Futurum Group's coverage of the launch drove the point home: "When agents ingest static, developer-defined schemas bereft of business context, they frequently hallucinate complex joins and query deprecated tables." That's not a theoretical risk. It's measured.
The catalyst for the conversation was Miro. The collaborative whiteboard company's data team publicly reported that AI agents, pointed at their warehouse with only a schema, hallucinated joins or used deprecated relationships on more than 65% of complex multi-table queries. Miro didn't publish its fix in detail, but their data team pointed at query history as the missing ingredient.
It's worth pausing on the number. Two out of three agent-generated joins on a real production warehouse are wrong. That means any AI-powered analytics product shipping today without grounding is shipping broken — and most of them are.

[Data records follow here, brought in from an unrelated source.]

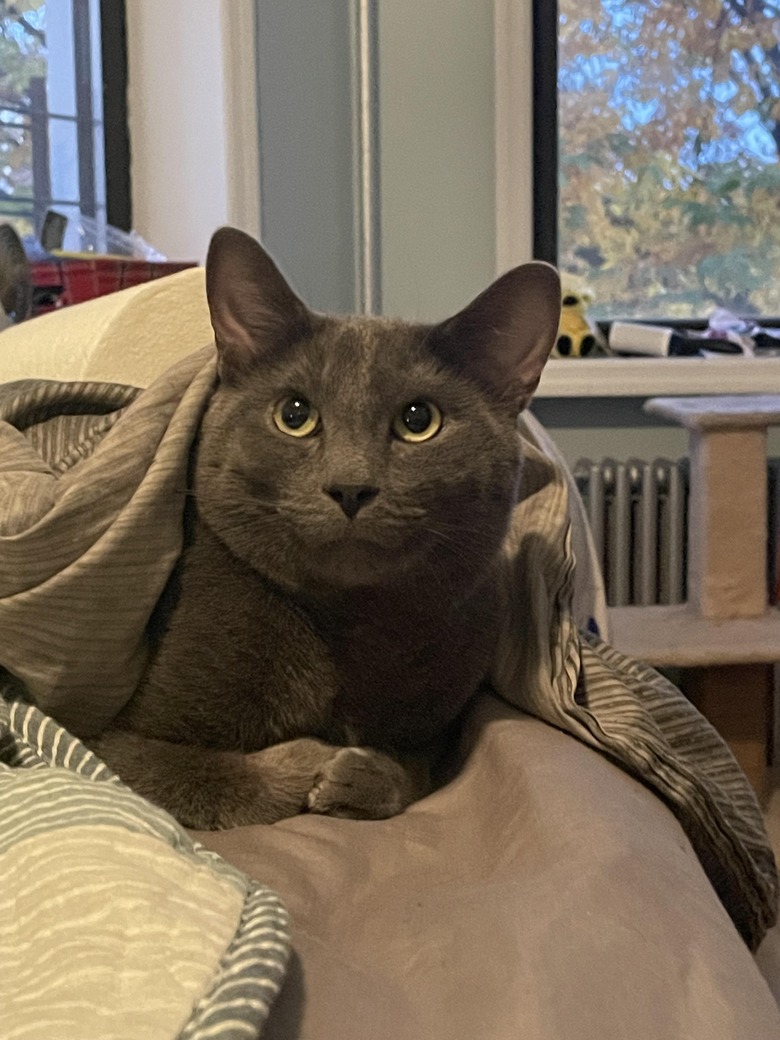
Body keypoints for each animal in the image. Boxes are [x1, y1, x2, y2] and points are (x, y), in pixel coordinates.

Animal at [89, 227, 561, 827]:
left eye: (419, 420)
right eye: (294, 414)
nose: (350, 486)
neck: (348, 627)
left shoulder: (442, 715)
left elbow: (418, 768)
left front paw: (364, 774)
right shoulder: (112, 743)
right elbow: (204, 772)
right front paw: (319, 764)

The "8x" in the headline refers to a separate problem: when an agent doesn't know which table to hit, it pulls from the most permissive source available — usually the lakehouse. Lakehouse queries without proper predicates scan massive files and run on much more expensive compute than warehouse queries with clean joins. The cumulative cost across thousands of agent-driven queries is the kind of line item that gets a CFO's attention within a quarter.
This is the routing gap DataHub's Context Intelligence is targeting. By showing the agent which tables are typically joined, in which order, and with which filter patterns, the system reduces the chance an agent falls back to "scan everything" mode.
I've been saying this since 2024: a 1M-context model with zero context is still dumber than a 200K-context model with the right one. The DataHub launch is the first productized admission that static schemas are dead for agent work. If you're building analytics AI in 2026, your agent's "memory" needs to be the actual query log of the humans who knew what they were doing. Anything less is hallucination as a service.
The hard truth: most companies don't have a query log. They have a query relic — a partial warehouse query_history table from Snowflake, a dbt run log, a Looker audit table, and a bunch of tribal knowledge in senior analysts' heads. DataHub, Atlan, and the rest of the metadata vendors are going to make a fortune stitching these together over the next 18 months.
AI agents hallucinating joins at a 65% clip is a 2026 baseline, not an edge case. DataHub's Context Intelligence, mining your SQL query history, is the first real product to fix it — and the lakehouse routing gap it closes is worth 8x in compute spend.